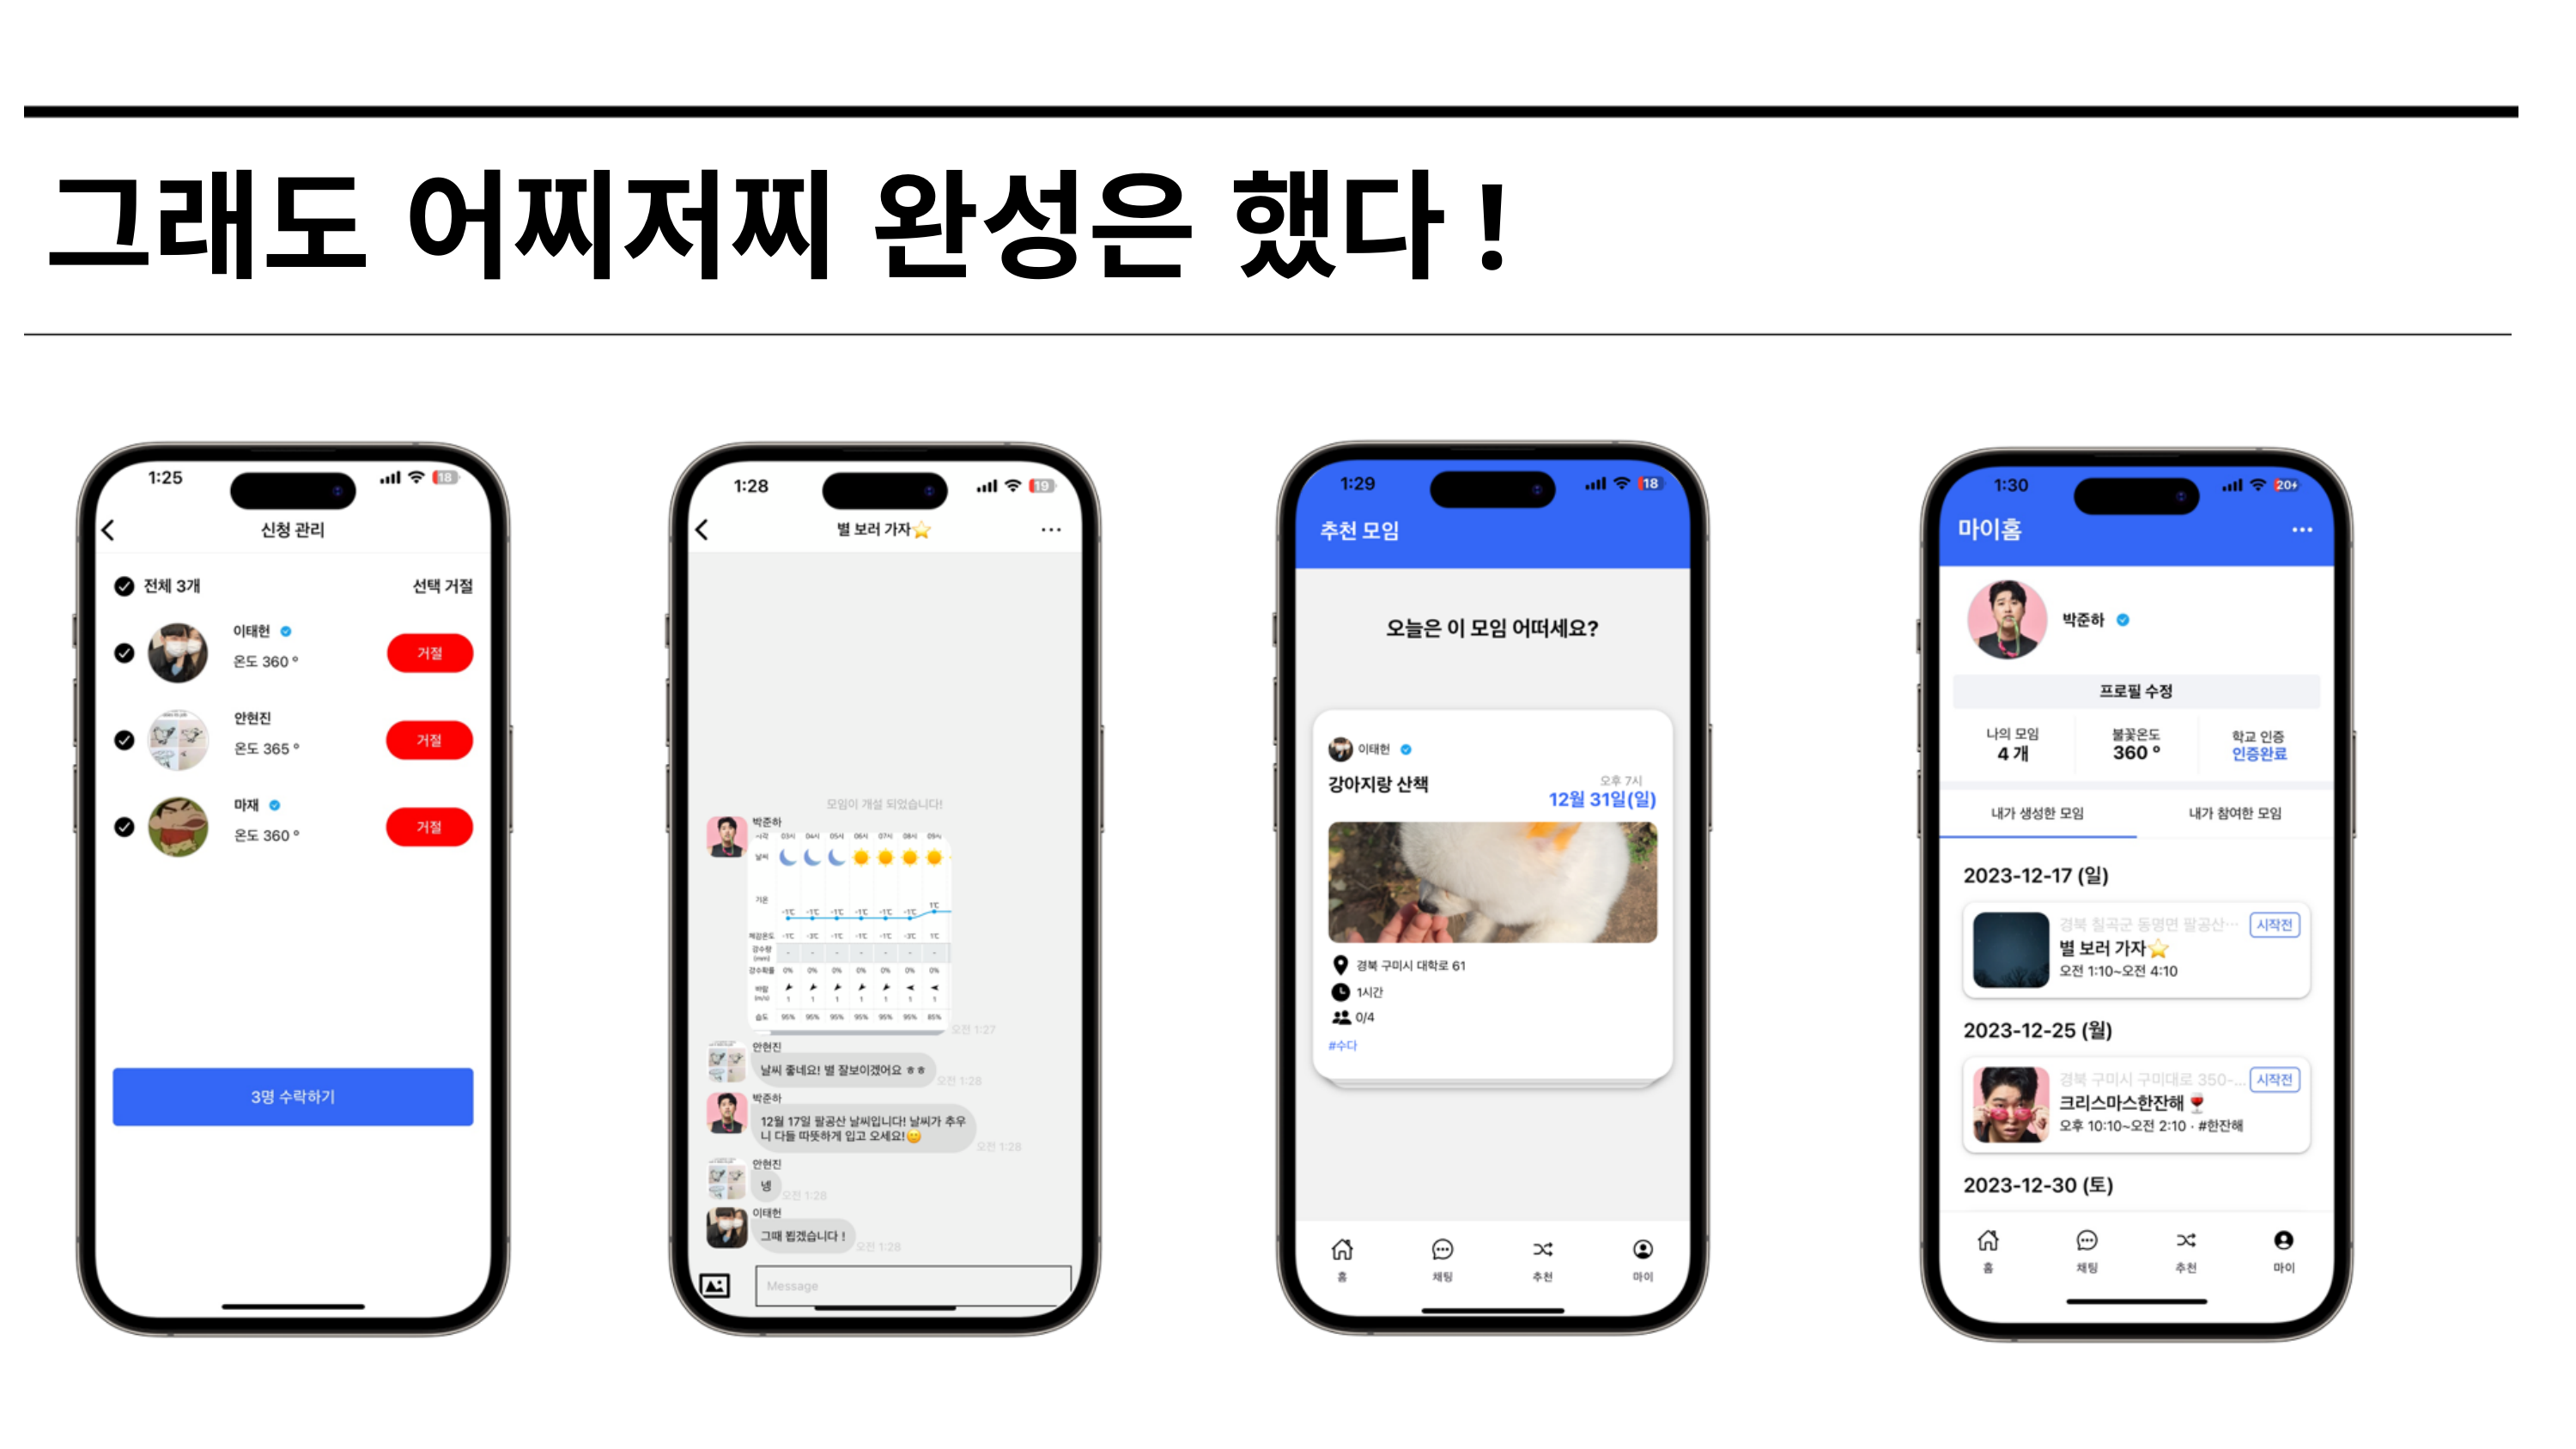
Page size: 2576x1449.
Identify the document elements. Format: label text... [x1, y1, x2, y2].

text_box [24, 331, 2512, 338]
picture [1888, 437, 2394, 1353]
picture [64, 437, 524, 1343]
picture [1261, 437, 1750, 1343]
picture [630, 437, 1160, 1351]
text_box 그래도 어찌저찌 완성은 했다! [32, 144, 1578, 300]
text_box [23, 89, 2519, 135]
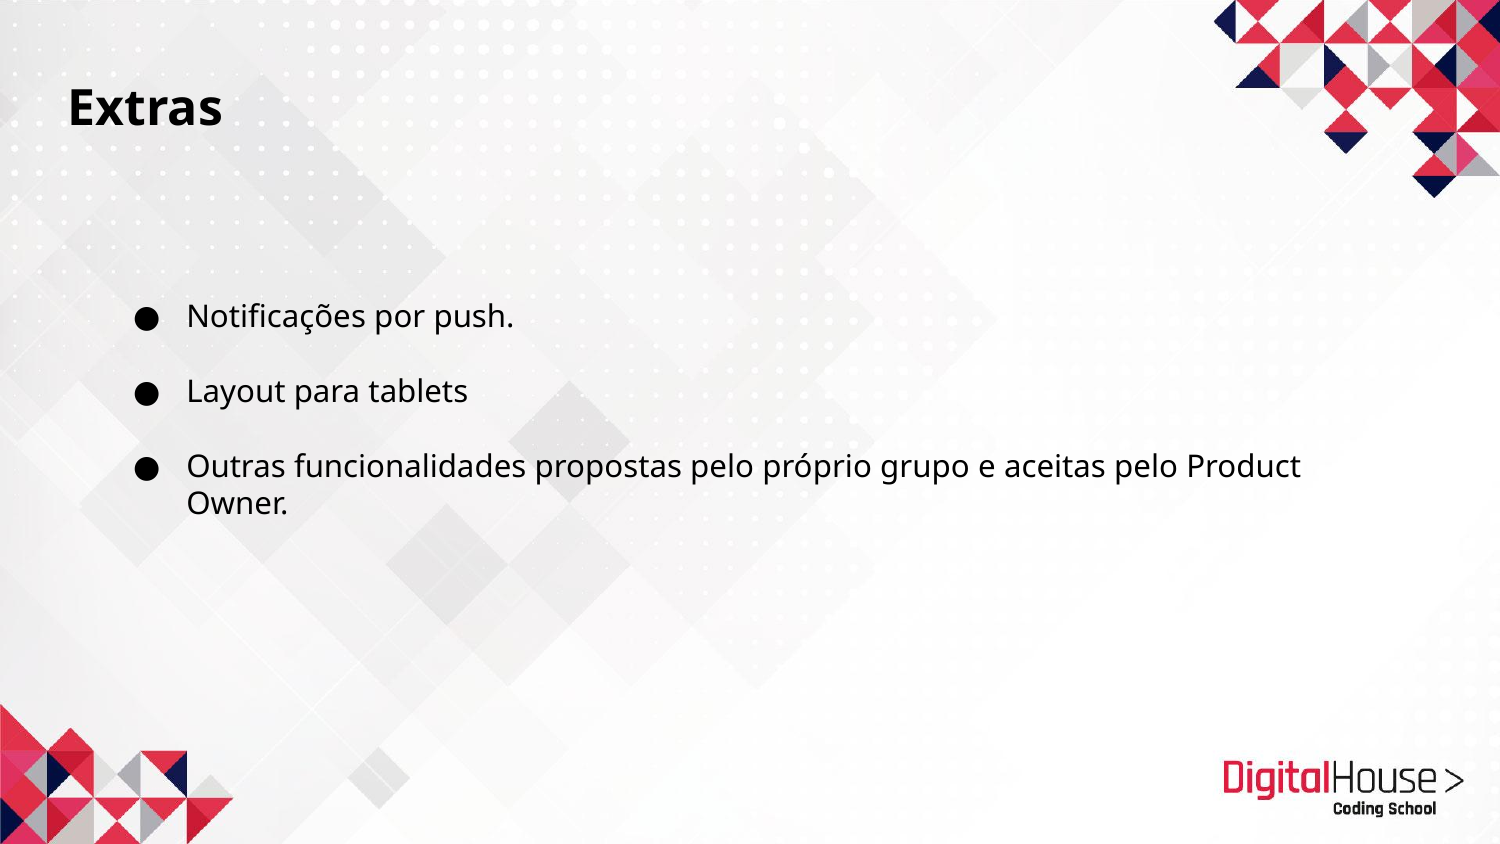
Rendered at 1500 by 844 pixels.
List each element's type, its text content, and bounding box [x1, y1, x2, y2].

[Activity] Leaving every picture out, output the data exactly as it stands.

[Answer for the task]
Page size: 2576x1449.
Identify the document elements. Format: label text... [x1, y1, x2, y2].

text_box [24, 331, 2512, 338]
picture [1888, 437, 2394, 1353]
picture [64, 437, 524, 1343]
picture [1261, 437, 1750, 1343]
picture [630, 437, 1160, 1351]
text_box 그래도 어찌저찌 완성은 했다! [32, 144, 1578, 300]
text_box [23, 89, 2519, 135]
Rendered at 1500 by 844 pixels.
List each element's type, its text content, and bounding box [x1, y1, x2, y2].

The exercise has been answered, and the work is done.